»»

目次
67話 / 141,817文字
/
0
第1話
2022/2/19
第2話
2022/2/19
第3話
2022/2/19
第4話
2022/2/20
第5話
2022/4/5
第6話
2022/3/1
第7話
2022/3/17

««

__Task to complete__:
Each line of the material above needs to be returned exactly as written.

__Result of the exercise__:
目次
67話 / 141,817文字
/
0
第1話
2022/2/19
第2話
2022/2/19
第3話
2022/2/19
第4話
2022/2/20
第5話
2022/4/5
第6話
2022/3/1
第7話
2022/3/17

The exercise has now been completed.